* **Information**:
────────────────

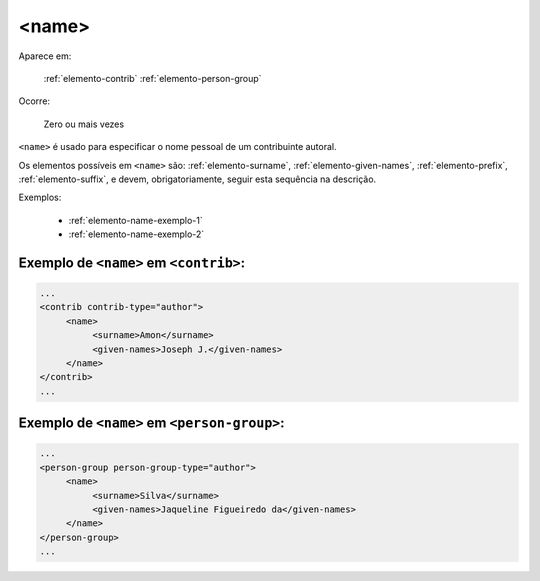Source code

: .. _elemento-name:

<name>
======

Aparece em:

  :ref:`elemento-contrib`
  :ref:`elemento-person-group`

Ocorre:

  Zero ou mais vezes


``<name>`` é usado para especificar o nome pessoal de um contribuinte autoral.

Os elementos possíveis em ``<name>`` são: :ref:`elemento-surname`, :ref:`elemento-given-names`, :ref:`elemento-prefix`, :ref:`elemento-suffix`, e devem, obrigatoriamente, seguir esta sequência na descrição.

Exemplos:

  * :ref:`elemento-name-exemplo-1`
  * :ref:`elemento-name-exemplo-2`


.. _elemento-name-exemplo-1:

Exemplo de ``<name>`` em ``<contrib>``:
---------------------------------------

.. code-block:: xml

   ...
   <contrib contrib-type="author">
        <name>
             <surname>Amon</surname>
             <given-names>Joseph J.</given-names>
        </name>
   </contrib>
   ...


.. _elemento-name-exemplo-2:

Exemplo de ``<name>`` em ``<person-group>``:
--------------------------------------------

.. code-block:: xml

   ...
   <person-group person-group-type="author">
        <name>
             <surname>Silva</surname>
             <given-names>Jaqueline Figueiredo da</given-names>
        </name>
   </person-group>
   ...


.. {"reviewed_on": "20160627", "by": "gandhalf_thewhite@hotmail.com"}
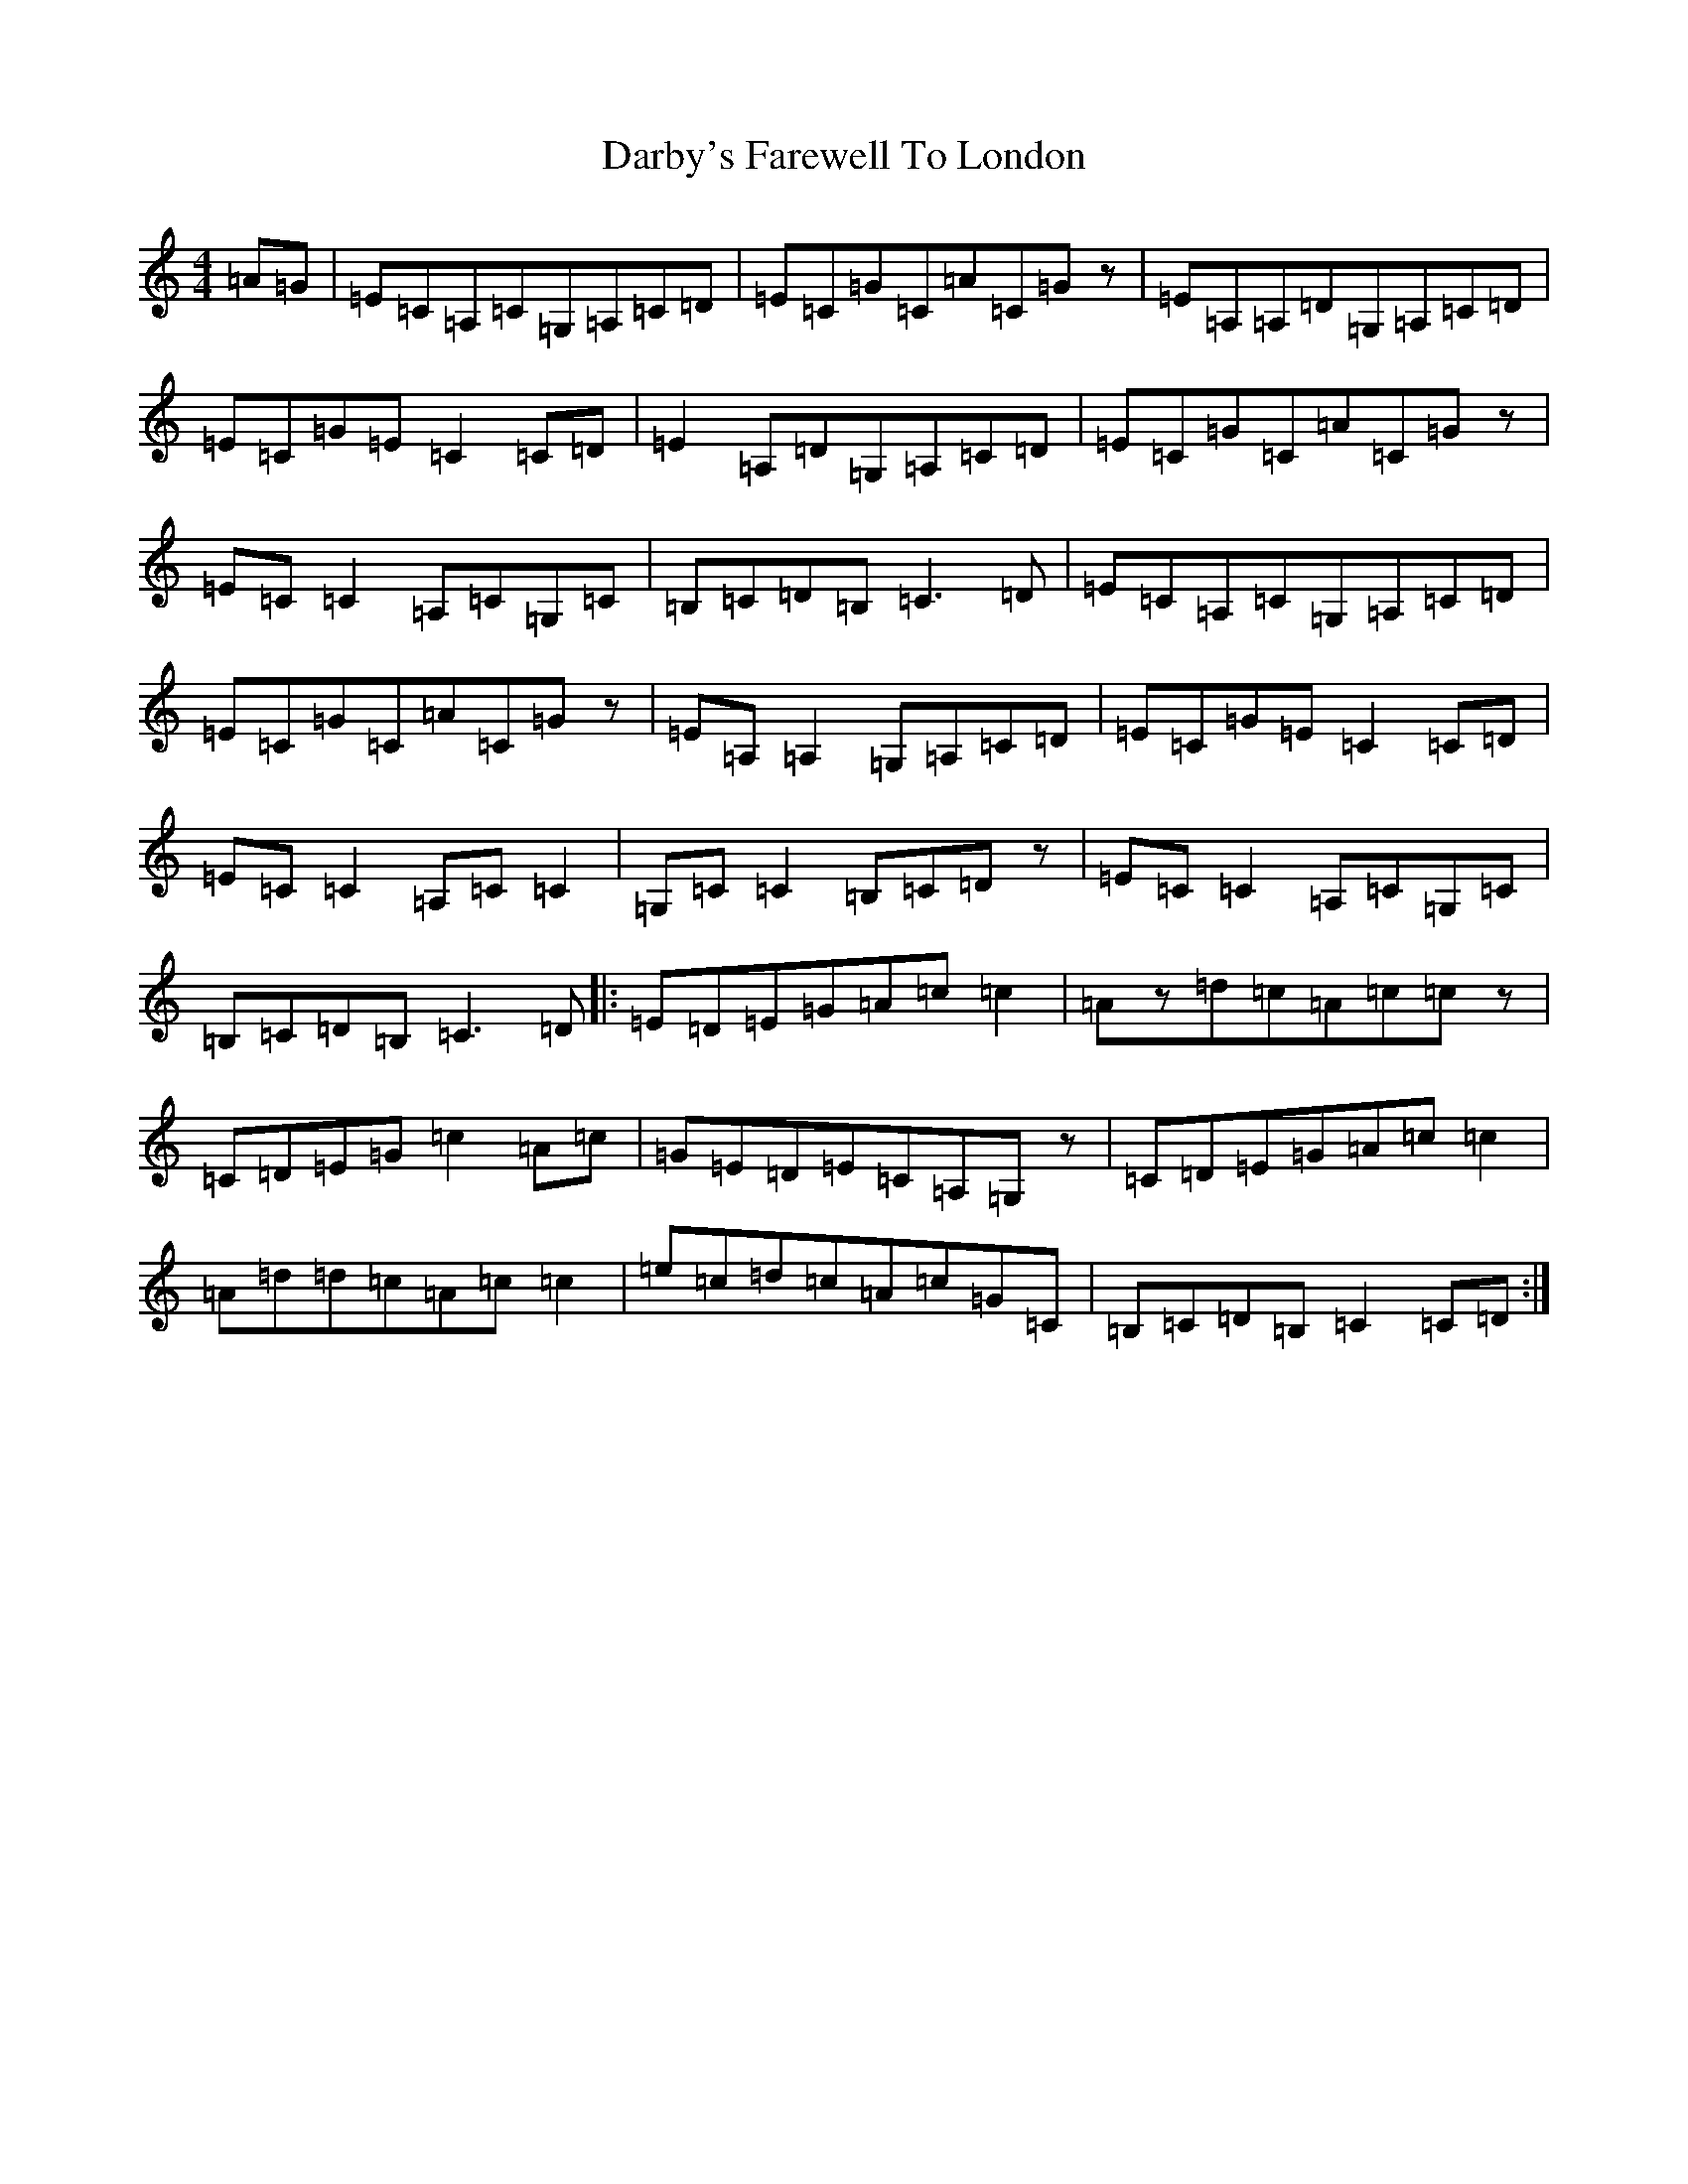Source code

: X: 4899
T: Darby's Farewell To London
S: https://thesession.org/tunes/4724#setting20772
R: reel
M:4/4
L:1/8
K: C Major
=A=G|=E=C=A,=C=G,=A,=C=D|=E=C=G=C=A=C=Gz|=E=A,=A,=D=G,=A,=C=D|=E=C=G=E=C2=C=D|=E2=A,=D=G,=A,=C=D|=E=C=G=C=A=C=Gz|=E=C=C2=A,=C=G,=C|=B,=C=D=B,=C3=D|=E=C=A,=C=G,=A,=C=D|=E=C=G=C=A=C=Gz|=E=A,=A,2=G,=A,=C=D|=E=C=G=E=C2=C=D|=E=C=C2=A,=C=C2|=G,=C=C2=B,=C=Dz|=E=C=C2=A,=C=G,=C|=B,=C=D=B,=C3=D|:=E=D=E=G=A=c=c2|=Az=d=c=A=c=cz|=C=D=E=G=c2=A=c|=G=E=D=E=C=A,=G,z|=C=D=E=G=A=c=c2|=A=d=d=c=A=c=c2|=e=c=d=c=A=c=G=C|=B,=C=D=B,=C2=C=D:|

────────────────

* **Requirement**: Only the pictures may be dropped; print every record exactly as given.

* **Task output**:
Source code

: .. _elemento-name:

<name>
======

Aparece em:

  :ref:`elemento-contrib`
  :ref:`elemento-person-group`

Ocorre:

  Zero ou mais vezes


``<name>`` é usado para especificar o nome pessoal de um contribuinte autoral.

Os elementos possíveis em ``<name>`` são: :ref:`elemento-surname`, :ref:`elemento-given-names`, :ref:`elemento-prefix`, :ref:`elemento-suffix`, e devem, obrigatoriamente, seguir esta sequência na descrição.

Exemplos:

  * :ref:`elemento-name-exemplo-1`
  * :ref:`elemento-name-exemplo-2`


.. _elemento-name-exemplo-1:

Exemplo de ``<name>`` em ``<contrib>``:
---------------------------------------

.. code-block:: xml

   ...
   <contrib contrib-type="author">
        <name>
             <surname>Amon</surname>
             <given-names>Joseph J.</given-names>
        </name>
   </contrib>
   ...


.. _elemento-name-exemplo-2:

Exemplo de ``<name>`` em ``<person-group>``:
--------------------------------------------

.. code-block:: xml

   ...
   <person-group person-group-type="author">
        <name>
             <surname>Silva</surname>
             <given-names>Jaqueline Figueiredo da</given-names>
        </name>
   </person-group>
   ...


.. {"reviewed_on": "20160627", "by": "gandhalf_thewhite@hotmail.com"}
Source code

: X: 4899
T: Darby's Farewell To London
S: https://thesession.org/tunes/4724#setting20772
R: reel
M:4/4
L:1/8
K: C Major
=A=G|=E=C=A,=C=G,=A,=C=D|=E=C=G=C=A=C=Gz|=E=A,=A,=D=G,=A,=C=D|=E=C=G=E=C2=C=D|=E2=A,=D=G,=A,=C=D|=E=C=G=C=A=C=Gz|=E=C=C2=A,=C=G,=C|=B,=C=D=B,=C3=D|=E=C=A,=C=G,=A,=C=D|=E=C=G=C=A=C=Gz|=E=A,=A,2=G,=A,=C=D|=E=C=G=E=C2=C=D|=E=C=C2=A,=C=C2|=G,=C=C2=B,=C=Dz|=E=C=C2=A,=C=G,=C|=B,=C=D=B,=C3=D|:=E=D=E=G=A=c=c2|=Az=d=c=A=c=cz|=C=D=E=G=c2=A=c|=G=E=D=E=C=A,=G,z|=C=D=E=G=A=c=c2|=A=d=d=c=A=c=c2|=e=c=d=c=A=c=G=C|=B,=C=D=B,=C2=C=D:|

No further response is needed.